2 servings, 15 minutes
you will need:
- 1 can chickpeas, rinsed & drained
- 1 cup white rice
- 1 cup steamed broccoli
- 2 tbsp sesame seeds
- One whole seed pad ingarden broccoli microgreens
for the sauce:
- 2 large garlic cloves
- 2 tbsp olive oil
- 1/4 cup soy sauce
- 2 tbsp honey or maple syrup
- 2 tbsp white vinegar
- 1 tsp fresh grated ginger
- 2 tbsp vegetable broth
- 1 tbsp corn starch
preparation:
step one: wash and rinse the canned chickpeas. let sit in the strainer until dry.
step two: in a small mixing bowl, add the corn starch and vegetable broth. mix until well combined.
step three: in a large mixing bowl, add the soy sauce, honey, vinegar, and ginger. mix well.
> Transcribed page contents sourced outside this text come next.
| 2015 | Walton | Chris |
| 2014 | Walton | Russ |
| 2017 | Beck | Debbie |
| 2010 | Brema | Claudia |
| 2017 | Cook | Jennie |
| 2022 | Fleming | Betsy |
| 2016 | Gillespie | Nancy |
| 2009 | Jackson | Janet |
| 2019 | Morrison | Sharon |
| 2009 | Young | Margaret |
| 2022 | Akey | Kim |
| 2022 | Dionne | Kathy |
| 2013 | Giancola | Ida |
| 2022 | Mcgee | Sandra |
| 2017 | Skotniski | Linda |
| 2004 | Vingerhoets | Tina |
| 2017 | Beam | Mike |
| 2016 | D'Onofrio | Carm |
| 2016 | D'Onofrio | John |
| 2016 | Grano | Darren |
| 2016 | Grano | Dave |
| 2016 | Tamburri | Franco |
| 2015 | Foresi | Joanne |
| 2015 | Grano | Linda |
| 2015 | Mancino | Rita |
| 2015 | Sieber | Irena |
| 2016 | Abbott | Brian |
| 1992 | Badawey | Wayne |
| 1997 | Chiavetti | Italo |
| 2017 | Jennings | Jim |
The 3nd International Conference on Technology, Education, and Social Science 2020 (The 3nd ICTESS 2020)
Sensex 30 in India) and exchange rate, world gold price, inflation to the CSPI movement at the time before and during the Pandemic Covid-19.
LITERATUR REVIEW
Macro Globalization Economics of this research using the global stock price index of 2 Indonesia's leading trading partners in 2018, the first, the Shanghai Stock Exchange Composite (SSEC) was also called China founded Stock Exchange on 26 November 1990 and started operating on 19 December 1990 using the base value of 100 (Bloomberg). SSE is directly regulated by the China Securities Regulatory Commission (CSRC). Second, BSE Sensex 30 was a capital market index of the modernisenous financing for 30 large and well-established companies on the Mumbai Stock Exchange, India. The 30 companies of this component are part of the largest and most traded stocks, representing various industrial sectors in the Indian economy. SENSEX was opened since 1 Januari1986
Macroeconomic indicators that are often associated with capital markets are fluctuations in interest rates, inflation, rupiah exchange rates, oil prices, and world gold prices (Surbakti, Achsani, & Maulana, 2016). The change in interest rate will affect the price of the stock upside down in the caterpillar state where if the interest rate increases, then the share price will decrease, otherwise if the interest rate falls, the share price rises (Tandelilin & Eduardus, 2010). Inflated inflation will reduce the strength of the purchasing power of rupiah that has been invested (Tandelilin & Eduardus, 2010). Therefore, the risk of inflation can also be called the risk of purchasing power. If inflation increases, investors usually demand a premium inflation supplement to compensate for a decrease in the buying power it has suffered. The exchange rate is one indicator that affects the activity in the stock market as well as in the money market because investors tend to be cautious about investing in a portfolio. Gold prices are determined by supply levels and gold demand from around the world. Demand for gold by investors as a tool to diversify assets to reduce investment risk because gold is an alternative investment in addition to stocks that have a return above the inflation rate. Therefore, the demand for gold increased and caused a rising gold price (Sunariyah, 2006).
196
step four: in a pan on medium heat, add 1 tbsp of vegetable oil and let the minced garlic cloves simmer. after a few minutes, add the corn starch and vegetable broth mix. then add the other mixture and combine well.
step five: when bubble starts to form, add the chickpeas and coat well. let simmer for 10 minutes on low heat. add sesame seeds.
step six: serve with steamed rice, broccoli, and your favorite microgreens!